Some Democrats, notably Senate Budget Committee Chairman Kent Conrad, D-N.D., joined the chorus of skeptics, while Obama scrambled to defend his $3.73 trillion fiscal 2012 budget at a news conference.

Among those who do support some sort of bipartisan approach to solving — at the very least, the budget problems concerning entitlements — there is frustration on his lack of details on just how to get it done.
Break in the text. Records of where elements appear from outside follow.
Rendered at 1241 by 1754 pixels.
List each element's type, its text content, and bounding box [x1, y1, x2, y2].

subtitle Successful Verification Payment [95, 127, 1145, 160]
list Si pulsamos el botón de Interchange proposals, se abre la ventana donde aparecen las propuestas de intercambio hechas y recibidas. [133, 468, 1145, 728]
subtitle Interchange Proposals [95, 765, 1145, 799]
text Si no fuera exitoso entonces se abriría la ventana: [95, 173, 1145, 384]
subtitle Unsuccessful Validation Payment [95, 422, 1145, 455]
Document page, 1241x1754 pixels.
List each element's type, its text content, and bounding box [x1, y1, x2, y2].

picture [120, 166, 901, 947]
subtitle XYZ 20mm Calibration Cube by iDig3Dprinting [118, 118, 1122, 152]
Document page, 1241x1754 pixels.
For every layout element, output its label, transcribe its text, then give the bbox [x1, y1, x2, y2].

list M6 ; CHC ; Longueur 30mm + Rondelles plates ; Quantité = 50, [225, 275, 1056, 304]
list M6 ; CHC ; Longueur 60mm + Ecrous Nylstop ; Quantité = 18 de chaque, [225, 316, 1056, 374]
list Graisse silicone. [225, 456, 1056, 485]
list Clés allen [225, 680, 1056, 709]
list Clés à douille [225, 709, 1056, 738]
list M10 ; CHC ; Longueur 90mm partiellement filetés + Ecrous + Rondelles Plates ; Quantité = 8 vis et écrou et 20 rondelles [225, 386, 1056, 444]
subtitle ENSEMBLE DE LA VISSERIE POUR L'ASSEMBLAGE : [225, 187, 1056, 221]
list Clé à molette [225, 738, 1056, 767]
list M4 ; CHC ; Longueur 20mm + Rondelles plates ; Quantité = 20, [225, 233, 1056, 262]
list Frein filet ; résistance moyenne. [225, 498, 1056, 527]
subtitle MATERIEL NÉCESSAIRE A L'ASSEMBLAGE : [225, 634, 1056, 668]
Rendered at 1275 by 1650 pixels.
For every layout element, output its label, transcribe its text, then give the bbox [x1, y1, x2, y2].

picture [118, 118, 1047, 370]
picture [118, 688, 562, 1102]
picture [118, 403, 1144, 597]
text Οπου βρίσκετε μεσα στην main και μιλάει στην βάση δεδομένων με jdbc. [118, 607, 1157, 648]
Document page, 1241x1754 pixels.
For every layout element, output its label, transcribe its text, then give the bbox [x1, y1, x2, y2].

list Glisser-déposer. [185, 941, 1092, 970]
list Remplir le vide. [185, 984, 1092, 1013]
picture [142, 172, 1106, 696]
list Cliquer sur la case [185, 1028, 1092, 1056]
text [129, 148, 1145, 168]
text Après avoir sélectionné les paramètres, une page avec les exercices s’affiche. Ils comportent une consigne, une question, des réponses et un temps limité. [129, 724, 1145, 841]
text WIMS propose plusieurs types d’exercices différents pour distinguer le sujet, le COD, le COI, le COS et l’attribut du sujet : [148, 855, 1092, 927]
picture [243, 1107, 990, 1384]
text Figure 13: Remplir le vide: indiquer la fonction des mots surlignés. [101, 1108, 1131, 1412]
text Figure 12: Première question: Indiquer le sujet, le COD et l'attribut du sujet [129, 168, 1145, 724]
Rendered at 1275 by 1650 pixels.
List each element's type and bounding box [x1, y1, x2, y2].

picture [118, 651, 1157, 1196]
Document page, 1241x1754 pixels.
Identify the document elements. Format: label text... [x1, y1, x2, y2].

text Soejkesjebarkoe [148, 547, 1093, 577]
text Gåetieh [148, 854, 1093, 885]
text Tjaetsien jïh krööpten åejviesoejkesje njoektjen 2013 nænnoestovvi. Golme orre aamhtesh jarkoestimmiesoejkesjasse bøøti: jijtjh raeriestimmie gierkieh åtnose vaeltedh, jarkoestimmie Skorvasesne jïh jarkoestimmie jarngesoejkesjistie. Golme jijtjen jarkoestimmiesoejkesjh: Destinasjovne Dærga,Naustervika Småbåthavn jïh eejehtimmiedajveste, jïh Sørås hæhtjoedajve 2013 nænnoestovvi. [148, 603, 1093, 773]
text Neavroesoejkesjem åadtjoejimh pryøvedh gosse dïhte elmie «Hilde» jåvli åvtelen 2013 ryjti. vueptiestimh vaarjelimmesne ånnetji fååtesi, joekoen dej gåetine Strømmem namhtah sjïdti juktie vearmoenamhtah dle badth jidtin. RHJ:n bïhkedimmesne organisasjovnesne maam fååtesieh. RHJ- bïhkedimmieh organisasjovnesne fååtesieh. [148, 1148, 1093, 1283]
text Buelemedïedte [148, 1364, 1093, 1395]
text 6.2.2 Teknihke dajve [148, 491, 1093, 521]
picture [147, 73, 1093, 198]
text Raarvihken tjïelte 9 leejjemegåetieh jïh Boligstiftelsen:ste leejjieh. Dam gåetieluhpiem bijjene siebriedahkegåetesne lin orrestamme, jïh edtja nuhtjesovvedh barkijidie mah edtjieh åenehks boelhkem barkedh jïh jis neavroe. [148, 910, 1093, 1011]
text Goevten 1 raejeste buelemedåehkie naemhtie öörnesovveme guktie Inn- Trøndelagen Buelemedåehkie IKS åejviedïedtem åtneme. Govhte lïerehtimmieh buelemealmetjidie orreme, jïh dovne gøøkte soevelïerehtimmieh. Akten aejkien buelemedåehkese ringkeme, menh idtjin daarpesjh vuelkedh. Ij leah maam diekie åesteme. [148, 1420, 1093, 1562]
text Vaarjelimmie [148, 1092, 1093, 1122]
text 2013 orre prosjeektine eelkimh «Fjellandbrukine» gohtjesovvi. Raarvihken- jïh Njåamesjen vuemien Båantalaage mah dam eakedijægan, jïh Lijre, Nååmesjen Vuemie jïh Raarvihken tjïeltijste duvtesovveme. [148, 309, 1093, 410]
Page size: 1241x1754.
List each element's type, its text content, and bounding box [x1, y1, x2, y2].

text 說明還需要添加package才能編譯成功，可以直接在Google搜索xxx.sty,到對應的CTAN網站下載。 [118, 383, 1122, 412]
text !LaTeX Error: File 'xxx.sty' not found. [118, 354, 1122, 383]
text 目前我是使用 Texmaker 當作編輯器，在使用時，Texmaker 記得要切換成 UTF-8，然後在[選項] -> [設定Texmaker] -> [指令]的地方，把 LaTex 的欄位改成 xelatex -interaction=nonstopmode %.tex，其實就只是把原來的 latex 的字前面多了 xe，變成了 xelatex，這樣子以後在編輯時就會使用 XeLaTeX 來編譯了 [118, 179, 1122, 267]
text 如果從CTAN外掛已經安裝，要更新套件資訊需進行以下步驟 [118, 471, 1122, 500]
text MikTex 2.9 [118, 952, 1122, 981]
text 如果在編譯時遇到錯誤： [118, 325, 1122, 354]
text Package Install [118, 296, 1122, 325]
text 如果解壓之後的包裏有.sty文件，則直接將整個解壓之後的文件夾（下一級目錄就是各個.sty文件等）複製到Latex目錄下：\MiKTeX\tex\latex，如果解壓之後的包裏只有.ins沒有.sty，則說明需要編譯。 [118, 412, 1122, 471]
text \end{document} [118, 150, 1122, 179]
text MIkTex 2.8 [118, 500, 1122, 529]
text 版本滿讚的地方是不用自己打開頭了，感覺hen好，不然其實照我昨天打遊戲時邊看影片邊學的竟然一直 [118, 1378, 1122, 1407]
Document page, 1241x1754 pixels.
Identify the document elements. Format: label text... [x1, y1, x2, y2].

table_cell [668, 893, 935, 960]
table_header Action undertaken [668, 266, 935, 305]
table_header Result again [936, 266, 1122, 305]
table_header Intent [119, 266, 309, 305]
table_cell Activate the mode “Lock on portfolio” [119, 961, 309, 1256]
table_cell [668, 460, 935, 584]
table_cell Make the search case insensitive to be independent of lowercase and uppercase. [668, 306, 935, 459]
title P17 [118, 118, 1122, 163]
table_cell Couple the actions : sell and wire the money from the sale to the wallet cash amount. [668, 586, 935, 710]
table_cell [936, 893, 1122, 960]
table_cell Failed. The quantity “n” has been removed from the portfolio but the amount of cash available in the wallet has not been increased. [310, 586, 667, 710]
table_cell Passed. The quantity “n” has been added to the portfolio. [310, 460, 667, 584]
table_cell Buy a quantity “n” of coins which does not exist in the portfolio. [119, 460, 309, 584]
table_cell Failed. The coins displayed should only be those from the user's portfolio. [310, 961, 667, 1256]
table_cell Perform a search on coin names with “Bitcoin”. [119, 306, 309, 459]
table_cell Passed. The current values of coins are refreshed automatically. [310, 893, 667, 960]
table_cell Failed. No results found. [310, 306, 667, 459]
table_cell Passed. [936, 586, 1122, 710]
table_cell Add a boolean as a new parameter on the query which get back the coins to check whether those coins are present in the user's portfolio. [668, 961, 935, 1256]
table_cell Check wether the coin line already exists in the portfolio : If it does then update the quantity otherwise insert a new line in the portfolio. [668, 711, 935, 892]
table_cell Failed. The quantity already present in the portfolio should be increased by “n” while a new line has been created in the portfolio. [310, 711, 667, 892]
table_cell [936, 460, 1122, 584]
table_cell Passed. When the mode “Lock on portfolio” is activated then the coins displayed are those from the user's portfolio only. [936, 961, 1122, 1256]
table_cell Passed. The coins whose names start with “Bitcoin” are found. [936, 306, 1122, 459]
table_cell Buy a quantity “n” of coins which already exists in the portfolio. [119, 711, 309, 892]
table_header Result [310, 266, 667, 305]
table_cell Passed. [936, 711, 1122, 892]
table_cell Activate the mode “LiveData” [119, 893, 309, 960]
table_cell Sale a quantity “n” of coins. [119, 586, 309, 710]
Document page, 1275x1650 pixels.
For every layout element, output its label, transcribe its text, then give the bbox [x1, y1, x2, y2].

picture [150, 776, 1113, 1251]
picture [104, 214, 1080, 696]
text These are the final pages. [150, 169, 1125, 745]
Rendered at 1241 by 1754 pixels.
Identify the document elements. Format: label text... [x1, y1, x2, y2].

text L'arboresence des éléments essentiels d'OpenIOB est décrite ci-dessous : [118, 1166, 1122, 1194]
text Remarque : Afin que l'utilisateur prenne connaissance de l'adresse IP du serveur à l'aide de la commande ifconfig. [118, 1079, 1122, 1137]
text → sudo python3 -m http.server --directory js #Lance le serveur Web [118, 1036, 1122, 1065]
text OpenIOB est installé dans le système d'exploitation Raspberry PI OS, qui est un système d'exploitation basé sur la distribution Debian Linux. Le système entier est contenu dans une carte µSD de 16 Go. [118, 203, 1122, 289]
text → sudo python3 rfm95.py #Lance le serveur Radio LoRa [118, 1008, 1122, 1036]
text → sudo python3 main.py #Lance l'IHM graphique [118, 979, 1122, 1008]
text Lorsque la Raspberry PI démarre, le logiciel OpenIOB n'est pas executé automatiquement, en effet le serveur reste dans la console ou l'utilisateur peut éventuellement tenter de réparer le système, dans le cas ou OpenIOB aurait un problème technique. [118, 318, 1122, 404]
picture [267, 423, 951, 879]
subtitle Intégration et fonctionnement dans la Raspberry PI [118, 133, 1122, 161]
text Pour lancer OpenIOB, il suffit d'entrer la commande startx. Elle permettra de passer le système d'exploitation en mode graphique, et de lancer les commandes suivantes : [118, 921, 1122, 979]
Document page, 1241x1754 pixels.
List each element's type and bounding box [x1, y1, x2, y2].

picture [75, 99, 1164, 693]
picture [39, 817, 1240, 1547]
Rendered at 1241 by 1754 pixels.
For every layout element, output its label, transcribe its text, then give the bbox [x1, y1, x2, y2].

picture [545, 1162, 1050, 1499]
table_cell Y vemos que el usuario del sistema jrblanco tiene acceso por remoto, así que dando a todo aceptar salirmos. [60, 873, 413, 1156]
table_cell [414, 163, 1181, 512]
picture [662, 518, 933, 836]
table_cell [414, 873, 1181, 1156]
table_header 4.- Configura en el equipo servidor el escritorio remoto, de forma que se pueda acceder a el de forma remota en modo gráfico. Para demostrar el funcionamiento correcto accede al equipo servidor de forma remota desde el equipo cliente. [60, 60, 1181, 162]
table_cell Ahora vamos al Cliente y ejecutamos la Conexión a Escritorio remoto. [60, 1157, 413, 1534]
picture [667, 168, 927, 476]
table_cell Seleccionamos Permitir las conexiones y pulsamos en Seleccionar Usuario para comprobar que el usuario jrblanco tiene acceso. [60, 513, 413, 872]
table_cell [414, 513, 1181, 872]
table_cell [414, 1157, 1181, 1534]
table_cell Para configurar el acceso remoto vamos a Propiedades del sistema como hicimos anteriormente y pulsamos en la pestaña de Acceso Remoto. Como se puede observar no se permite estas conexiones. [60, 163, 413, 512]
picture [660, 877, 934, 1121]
That puts the onus on Republicans, who won control of the House on a pledge to curb the deficit, to share the risk of proposing unpopular benefit cuts and tax increases to curb entitlement spending, which makes up 40 percent of the budget. It also gives them a chance to take the lead on revamping the two insurance programs and Social Security, something they have vowed to do, though they’ve offered no specifics. “This is not a matter of ‘you go first’ or ‘I go first,’” Obama said yesterday. It’s about “getting in that boat at the same time so it doesn’t tip over.”

To be fair, it doesn’t look like the GOP is taking a stance on SS, Medicare, and Medicaid entitlements yet, as well. Perhaps both sides see any serious movement on this budgetary issue as a political trap from which there is no rhetorical lifeline on the horizon. Just don’t tell that to states currently grappling with there own fiscal woes in considering balancing budgets to already strained Medicaid coffers — including Minnesota.